Jesucristo Redentor
La vida y la obra de Jesucristo se pueden resumir en la palabra redención, pero entendida ésta de modo incluyente, es decir, que abarque toda la historia de salvación obrada en Cristo Jesús, quien es “la piedra angular del misterio cristiano (base) y la clave que traba y explica todo el conjunto (bóveda)” (cfr. F-X. Durrwell, Cristo nuestra Pascua). Hablar de Jesucristo Redentor solamente por “el precio que pagó con su sangre” para salvarnos (pasión y muerte) es recortar el plan de Dios y “la redención copiosa, es decir, el amor del Padre ‘que nos amó primero y nos envió a su Hijo como propiciación por nuestros pecados’ y que vivifica por el Espíritu Santo a cuantos creen en Él” (const. 6; cfr. 1Jn 4,10).
El nombre del Instituto fundado en Scala en 1732 era el de Santísimo Salvador. Cuando, al buscar la aprobación pontificia 16 años más tarde, se supo que había que cambiar el nombre por el de Santísimo Redentor, no hubo ninguna dificultad y sí más bien una consonancia con lo que ya aparecía en el escudo: “COPIOSA APUD EUM REDEMTIO” [sic]. Esta frase, tomada del salmo 129, la comenta san Alfonso enfatizando la obra de Jesucristo, “fundamento de toda nuestra esperanza”, en el plan de Dios: “que puede redimirnos con medios abundantes de todos nuestros males porque su misericordia es infinita” (Traducción de los salmos). Desde 1749 somos en la Iglesia la CONGREGACIÓN DEL SANTÍSIMO REDENTOR.
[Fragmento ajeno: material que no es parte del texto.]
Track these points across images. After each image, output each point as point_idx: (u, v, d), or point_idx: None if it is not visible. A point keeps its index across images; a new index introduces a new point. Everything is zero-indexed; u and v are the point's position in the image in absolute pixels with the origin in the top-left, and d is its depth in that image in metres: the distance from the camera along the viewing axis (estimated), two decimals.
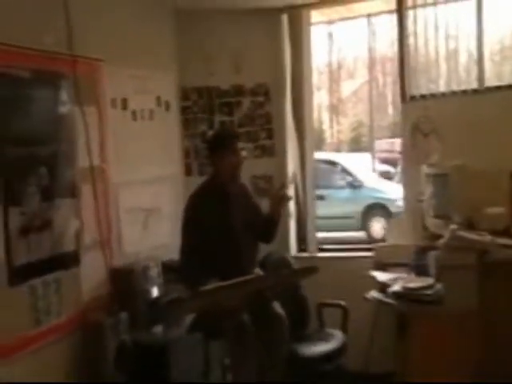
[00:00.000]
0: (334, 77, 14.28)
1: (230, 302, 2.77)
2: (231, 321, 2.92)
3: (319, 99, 14.02)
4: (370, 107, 13.19)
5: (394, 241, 3.95)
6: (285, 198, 3.33)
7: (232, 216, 3.14)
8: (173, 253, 3.32)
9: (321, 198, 8.70)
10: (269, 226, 3.29)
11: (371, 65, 13.05)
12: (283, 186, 3.52)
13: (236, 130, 4.03)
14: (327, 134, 14.95)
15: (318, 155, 10.58)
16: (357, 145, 14.68)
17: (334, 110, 14.73)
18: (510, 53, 4.41)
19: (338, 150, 14.10)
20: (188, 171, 4.29)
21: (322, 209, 8.28)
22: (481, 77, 3.90)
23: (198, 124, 4.30)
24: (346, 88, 14.89)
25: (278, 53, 4.24)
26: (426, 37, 4.02)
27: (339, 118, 14.96)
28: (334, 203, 8.71)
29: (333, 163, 9.68)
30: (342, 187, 9.28)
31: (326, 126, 14.96)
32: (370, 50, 12.42)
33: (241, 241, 3.14)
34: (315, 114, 14.77)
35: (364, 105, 14.42)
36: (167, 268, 3.53)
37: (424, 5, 4.02)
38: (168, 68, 4.12)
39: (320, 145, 14.09)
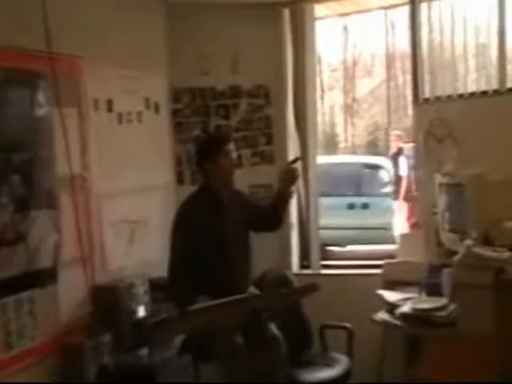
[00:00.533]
0: (349, 75, 14.33)
1: (222, 322, 2.76)
2: (223, 343, 2.93)
3: (332, 99, 14.07)
4: (388, 108, 13.19)
5: (404, 257, 3.94)
6: (296, 174, 3.31)
7: (225, 228, 3.16)
8: (161, 269, 3.31)
9: (365, 206, 8.73)
10: (277, 206, 3.29)
11: (389, 62, 13.08)
12: (296, 159, 3.50)
13: (232, 134, 4.06)
14: (341, 137, 14.96)
15: (360, 159, 10.53)
16: (374, 149, 14.67)
17: (349, 110, 14.76)
18: None
19: (353, 154, 14.09)
20: (180, 180, 4.31)
21: (367, 219, 8.35)
22: (502, 76, 3.89)
23: (191, 128, 4.32)
24: (362, 87, 14.92)
25: (279, 51, 4.27)
26: (441, 33, 4.03)
27: (354, 119, 14.96)
28: (380, 212, 8.57)
29: (377, 167, 9.48)
30: (388, 195, 8.90)
31: (339, 128, 14.98)
32: (388, 46, 12.47)
33: (234, 256, 3.16)
34: (327, 116, 14.86)
35: (382, 105, 14.42)
36: (155, 286, 3.54)
37: None
38: (158, 67, 4.14)
39: (333, 149, 14.12)
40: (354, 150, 14.59)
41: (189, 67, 4.27)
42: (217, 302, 2.73)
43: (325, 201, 8.89)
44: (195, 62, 4.25)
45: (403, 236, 4.26)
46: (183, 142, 4.31)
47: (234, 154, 3.26)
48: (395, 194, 8.21)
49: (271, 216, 3.32)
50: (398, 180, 8.13)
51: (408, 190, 7.71)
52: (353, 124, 15.01)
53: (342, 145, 14.80)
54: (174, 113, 4.33)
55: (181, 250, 3.10)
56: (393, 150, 8.66)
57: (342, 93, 14.37)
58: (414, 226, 4.62)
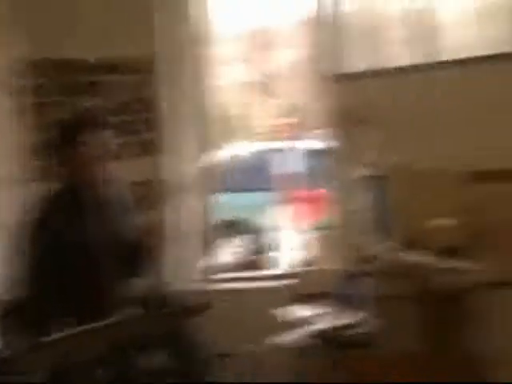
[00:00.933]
0: (260, 45, 14.43)
1: (87, 354, 2.74)
2: (90, 380, 2.88)
3: (237, 75, 14.06)
4: (307, 87, 13.34)
5: (317, 265, 4.04)
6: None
7: (94, 235, 3.13)
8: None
9: None
10: (138, 255, 3.34)
11: (309, 29, 13.26)
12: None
13: (103, 117, 4.01)
14: (247, 122, 15.03)
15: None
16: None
17: (261, 89, 14.84)
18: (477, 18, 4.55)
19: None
20: (37, 175, 4.21)
21: None
22: (435, 48, 4.05)
23: (50, 111, 4.23)
24: (278, 60, 15.04)
25: (163, 14, 4.25)
26: None
27: (266, 99, 15.06)
28: None
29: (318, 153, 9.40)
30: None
31: (249, 110, 15.05)
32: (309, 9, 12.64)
33: (104, 269, 3.13)
34: (231, 96, 14.90)
35: (301, 82, 14.59)
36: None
37: None
38: (2, 31, 4.05)
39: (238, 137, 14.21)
40: (265, 137, 14.69)
41: (47, 33, 4.16)
42: (79, 329, 2.70)
43: (252, 197, 9.06)
44: (55, 26, 4.17)
45: (312, 240, 4.38)
46: (41, 129, 4.21)
47: (104, 142, 3.22)
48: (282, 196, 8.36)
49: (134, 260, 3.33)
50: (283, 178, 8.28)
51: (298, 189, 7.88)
52: (264, 104, 15.11)
53: (245, 130, 14.85)
54: (31, 91, 4.24)
55: (35, 261, 3.04)
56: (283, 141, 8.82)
57: (249, 67, 14.43)
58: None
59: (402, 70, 4.10)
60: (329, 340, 3.35)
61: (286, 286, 4.02)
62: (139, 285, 3.52)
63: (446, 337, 3.32)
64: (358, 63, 4.21)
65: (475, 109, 3.86)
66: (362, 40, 4.22)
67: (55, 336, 2.71)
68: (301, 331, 3.51)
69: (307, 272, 4.08)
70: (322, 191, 4.69)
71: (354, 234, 3.88)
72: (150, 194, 4.14)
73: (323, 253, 4.08)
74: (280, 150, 9.91)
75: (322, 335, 3.36)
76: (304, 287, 3.89)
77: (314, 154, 8.48)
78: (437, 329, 3.31)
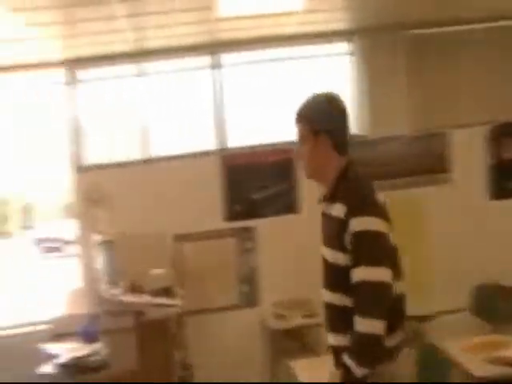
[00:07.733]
0: None
1: None
2: None
3: None
4: None
5: (71, 310, 4.56)
6: None
7: None
8: None
9: None
10: None
11: None
12: None
13: None
14: None
15: None
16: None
17: None
18: None
19: None
20: None
21: None
22: (146, 147, 4.96)
23: None
24: None
25: None
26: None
27: None
28: None
29: None
30: None
31: None
32: None
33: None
34: None
35: None
36: None
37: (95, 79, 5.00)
38: None
39: None
40: None
41: None
42: None
43: None
44: None
45: (69, 292, 4.92)
46: None
47: None
48: None
49: None
50: None
51: None
52: None
53: None
54: None
55: None
56: None
57: None
58: None
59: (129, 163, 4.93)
60: (71, 368, 3.60)
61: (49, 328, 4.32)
62: None
63: (158, 356, 3.97)
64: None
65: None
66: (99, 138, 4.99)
67: None
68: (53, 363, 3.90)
69: (65, 316, 4.52)
70: None
71: (99, 284, 4.51)
72: None
73: (77, 300, 4.65)
74: None
75: (65, 365, 3.61)
76: (62, 328, 4.22)
77: None
78: (152, 351, 3.95)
Las actuales Constituciones colocan a Jesucristo Redentor en el corazón de nuestra tarea pastoral y de nuestra vida: “Llamados a continuar la presencia de Cristo y su misión redentora en el mundo, los redentoristas eligen la persona de Cristo como centro de sus vidas y se esfuerzan por intensificar de día en día su comunión personal con Él. El mismo Redentor y su Espíritu de amor se hacen así presentes en el corazón de la comunidad para ir formándola y sustentándola” (const. 23). Así que la persona de Cristo Redentor es nuestra opción de vida, es la razón de ser de nuestro apostolado, es el corazón de la comunidad, es (especialmente en la Liturgia) la fuente de nuestra vida espiritual (cfr. const. 29).